Fueron tres años muy interesantes que nos permitieron, a todos quienes tuvimos ocasión de conocer de primera mano y en detalle los intríngulis de ese juicio, conocer bastante acerca de las veleidades del poder y la fragilidad de la naturaleza humana. Fue lamentable, pero al mismo tiempo muy aleccionador, advertir la angustia de varios magistrados en relación con la conducta que se esperaba de ellos, ya que el clima que se respiraba en el país propiciaba que el problema político que representaba la gran impopularidad del gobierno de Pérez se quisiese resolver a través de la vía más cómoda, la cual no fue otra que la presión a la institución tradicionalmente más débil -como era y sigue siendo el Poder Judicial-, en lugar de buscar una salida política como, por ejemplo, solicitar la renuncia del Presidente o plantear un caso de responsabilidad política en la sede del Poder Legislativo, entre otras opciones.

Muy pocos magistrados tuvieron la personalidad suficiente para sostener una postura completamente independiente y profesional, desvinculada del “clamor de la multitud”, infeliz frase ésta con la cual uno de los magistrados intentó justificar el uso del Poder Judicial para despejar el camino de lo que vendría después y cuyas consecuencias todos conocemos.
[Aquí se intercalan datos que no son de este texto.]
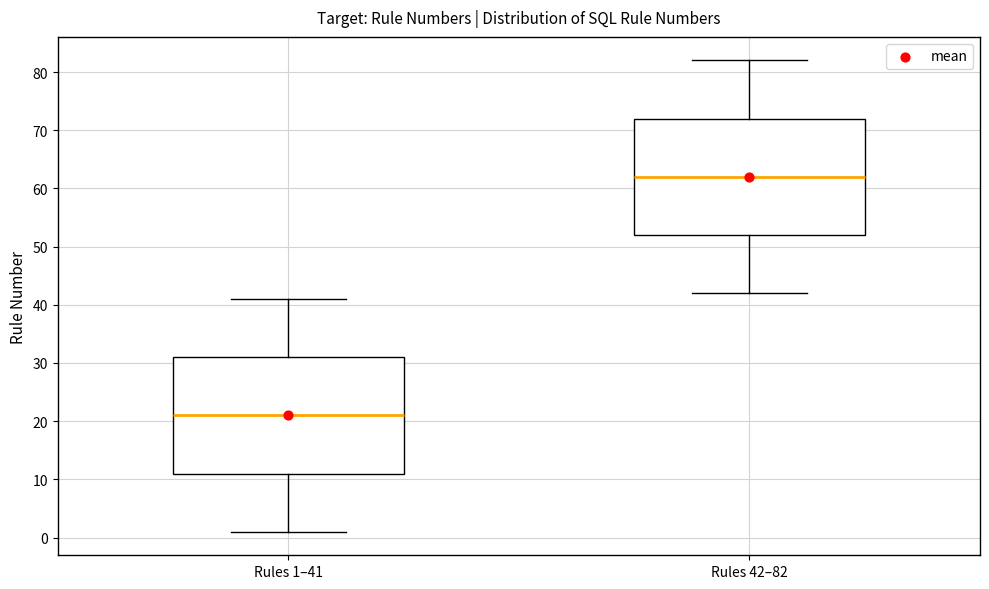

Which box has the highest median line?

Rules 42–82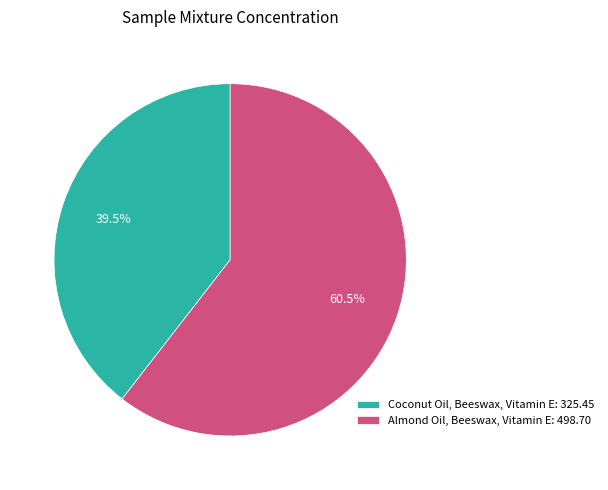

Does Almond Oil, Beeswax, Vitamin E: 498.70 account for over 50% of the chart?

Yes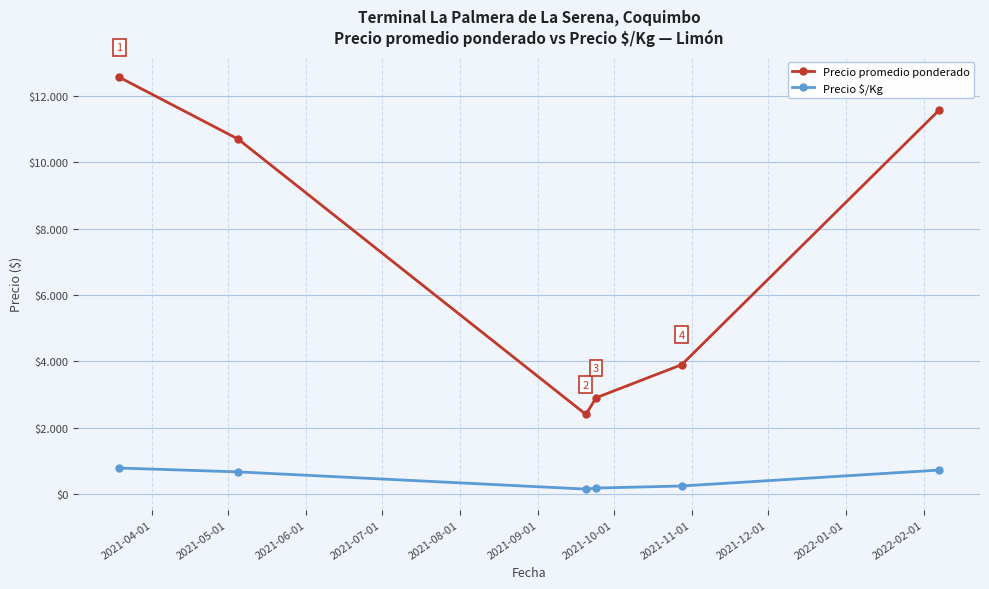

Reading right to left, transcribe all the data shown in this chart.

Precio promedio ponderado: 11566.7	3900.0	2901.3	2400.0	10699.8	12558.4
Precio $/Kg: 723.0	243.8	181.3	150.0	669.0	784.8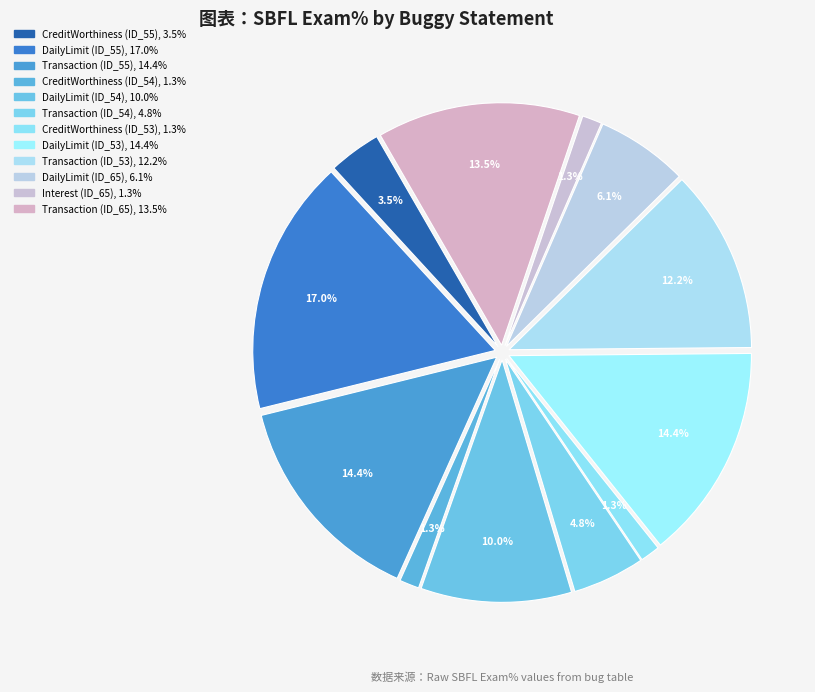

To the nearest percent, what is the average slice percentage?

8%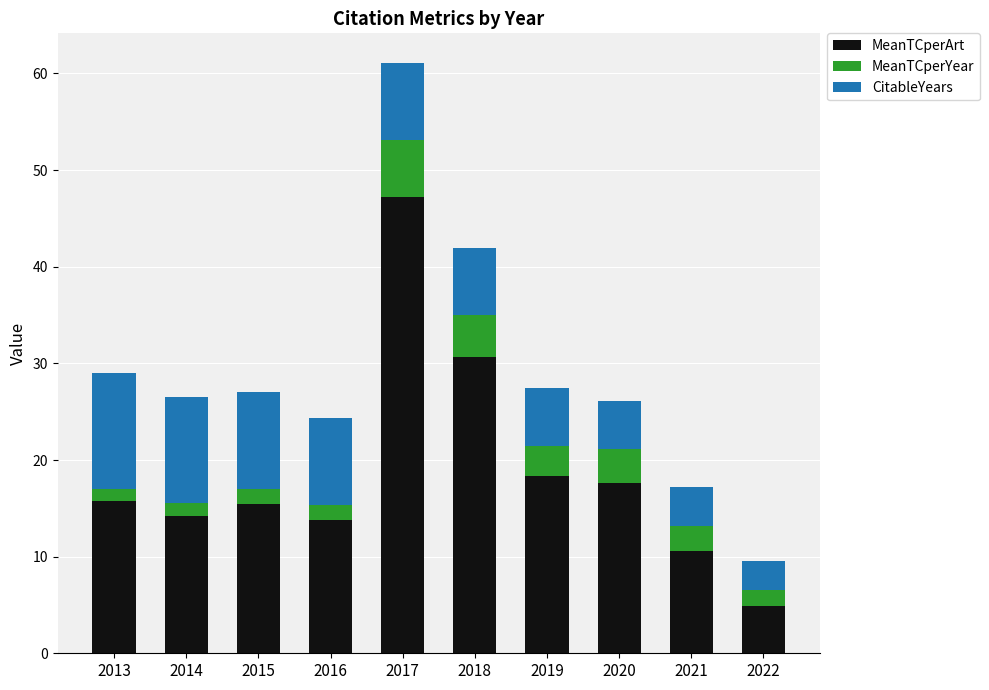

What are all the series names shown in the legend?

MeanTCperArt, MeanTCperYear, CitableYears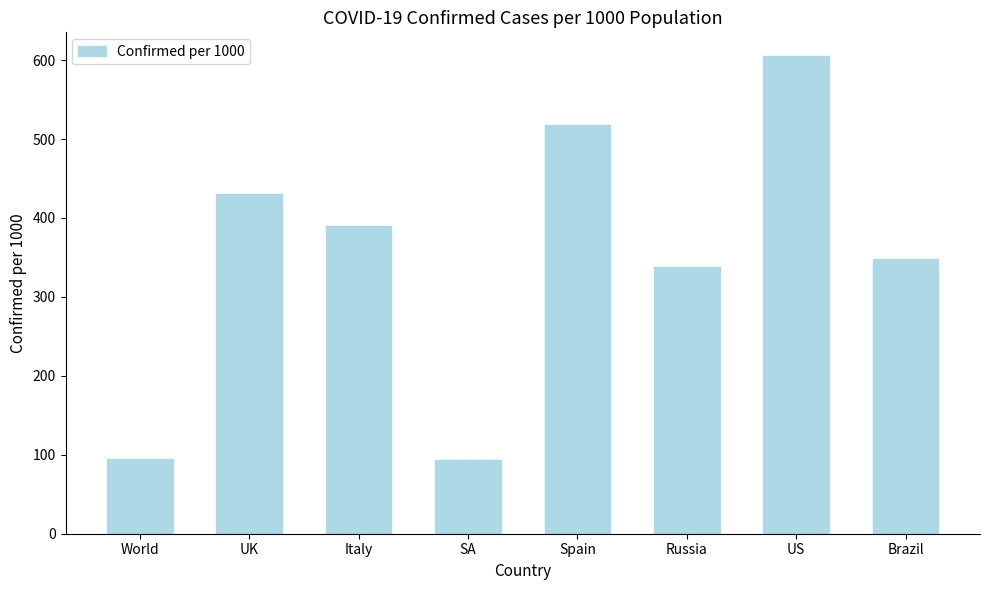

How many bars are there in total?

8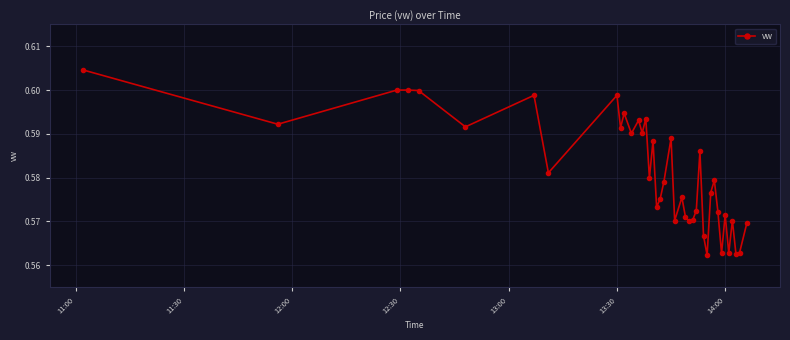

What is the sum of all values?

23.2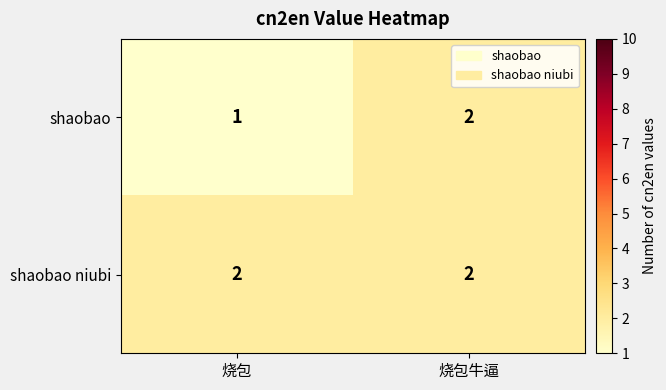

Reading left to right, list all the values displayed in this chart.

shaobao: 烧包=1	烧包牛逼=2
shaobao niubi: 烧包=2	烧包牛逼=2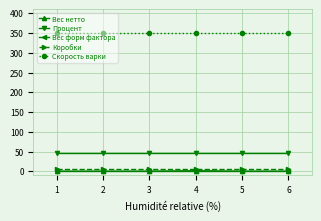

Which series has the largest total across all categories?

Скорость варки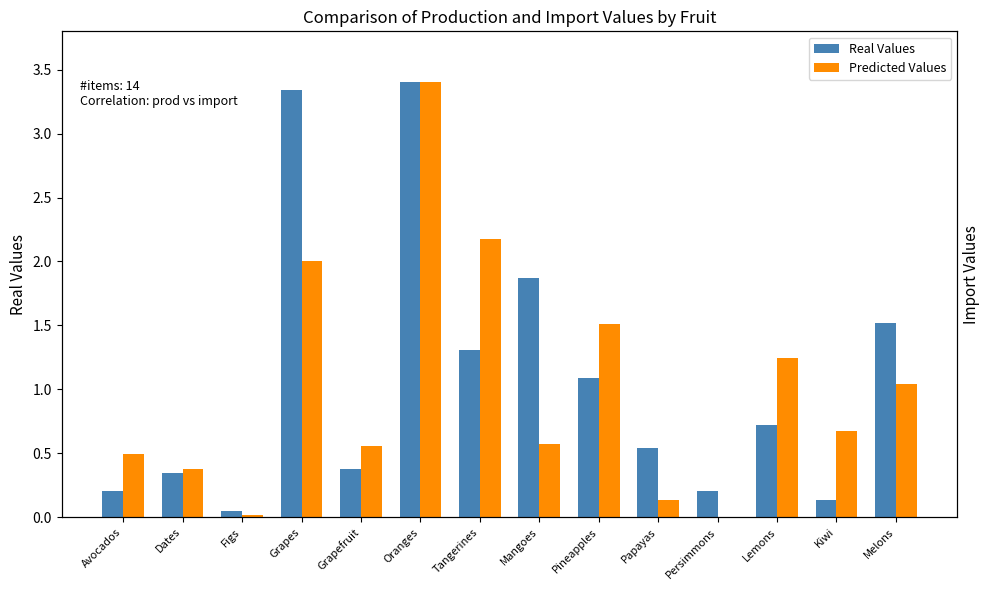

What is the difference between the second highest and second lowest values in the Real Values series?

3.2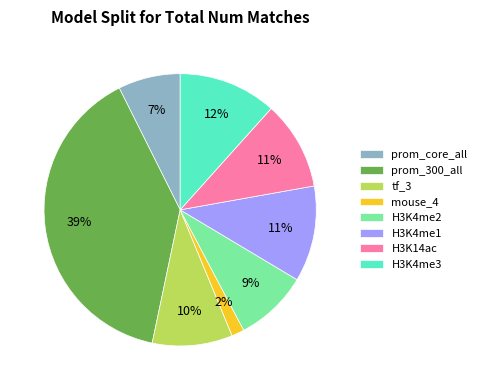

To the nearest percent, what is the combined percentage of prom_300_all and tf_3?

49%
Pero, de todo esto, lo realmente paradójico es que, dada la conformación política de aquel supremo tribunal, algunos magistrados ostentaban una condición peculiar ya que tenían en este caso la rara y curiosa oportunidad de conciliar la verdad contenida en el expediente con su supuesta lealtad política, pero, contradictoriamente, fueron precisamente ellos los primeros que, sin titubear, terminaron adoptando la postura que les impuso la fuerza de las circunstancias externas.

Esta reflexión viene al caso por la desesperación que el gobierno de turno ha mostrado para llenar, cuanto antes, un grueso número de vacantes en el Tribunal Supremo de Justicia. Una escogencia que, hasta el pasado 26 de septiembre, carecía de urgencia hasta que la rendija abierta por la oposición en relación con la conformación política de la Asamblea Nacional la hizo devenir en necesidad imperiosa. Ahora se cuenta apenas con tres meses para escoger sin errores a quienes serán instados a guardar doce años de fidelidad a la revolución. Esto es hasta 2022. Y el mensaje es claro. Lo que se busca no es probidad sino lealtad, no es competencia profesional sino identificación con el régimen.

Precisamente, en estos tortuosos requisitos es que radica la fragilidad de la elección. Si, como pareciera vislumbrarse, la hegemonía de la revolución ya logró la cota más alta posible, muchas cosas pueden pasar en el laaaaaargo período de un magistrado. ¿O es que la naturaleza humana, con sus noblezas y sus ruindades, no sigue siendo la misma?